Stated task: Quote the lines of the listing below, from the line containing "genus: Bupleurum" up to and including the line containing "order: Xylariales".

..........

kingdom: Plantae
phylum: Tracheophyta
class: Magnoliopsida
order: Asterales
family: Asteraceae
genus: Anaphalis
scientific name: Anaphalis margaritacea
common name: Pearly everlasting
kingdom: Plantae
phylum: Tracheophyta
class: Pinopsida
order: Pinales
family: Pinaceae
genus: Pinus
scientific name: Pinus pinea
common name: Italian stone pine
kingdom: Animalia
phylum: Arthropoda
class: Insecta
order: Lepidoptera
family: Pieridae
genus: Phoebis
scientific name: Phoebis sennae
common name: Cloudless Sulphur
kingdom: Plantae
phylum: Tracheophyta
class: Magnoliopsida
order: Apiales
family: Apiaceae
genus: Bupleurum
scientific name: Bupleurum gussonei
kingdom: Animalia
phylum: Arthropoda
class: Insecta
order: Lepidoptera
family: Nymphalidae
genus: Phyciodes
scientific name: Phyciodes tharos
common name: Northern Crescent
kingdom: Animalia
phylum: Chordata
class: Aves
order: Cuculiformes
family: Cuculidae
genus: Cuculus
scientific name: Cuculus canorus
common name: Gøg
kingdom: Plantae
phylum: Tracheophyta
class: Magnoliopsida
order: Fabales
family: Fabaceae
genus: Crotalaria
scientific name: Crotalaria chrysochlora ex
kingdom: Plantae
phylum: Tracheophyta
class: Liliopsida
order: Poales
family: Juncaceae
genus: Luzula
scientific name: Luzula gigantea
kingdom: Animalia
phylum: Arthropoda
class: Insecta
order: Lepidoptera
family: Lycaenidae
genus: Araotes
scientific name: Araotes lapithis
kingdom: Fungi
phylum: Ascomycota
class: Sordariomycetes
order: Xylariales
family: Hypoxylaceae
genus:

..........

Answer to the exercise:
genus: Bupleurum
scientific name: Bupleurum gussonei
kingdom: Animalia
phylum: Arthropoda
class: Insecta
order: Lepidoptera
family: Nymphalidae
genus: Phyciodes
scientific name: Phyciodes tharos
common name: Northern Crescent
kingdom: Animalia
phylum: Chordata
class: Aves
order: Cuculiformes
family: Cuculidae
genus: Cuculus
scientific name: Cuculus canorus
common name: Gøg
kingdom: Plantae
phylum: Tracheophyta
class: Magnoliopsida
order: Fabales
family: Fabaceae
genus: Crotalaria
scientific name: Crotalaria chrysochlora ex
kingdom: Plantae
phylum: Tracheophyta
class: Liliopsida
order: Poales
family: Juncaceae
genus: Luzula
scientific name: Luzula gigantea
kingdom: Animalia
phylum: Arthropoda
class: Insecta
order: Lepidoptera
family: Lycaenidae
genus: Araotes
scientific name: Araotes lapithis
kingdom: Fungi
phylum: Ascomycota
class: Sordariomycetes
order: Xylariales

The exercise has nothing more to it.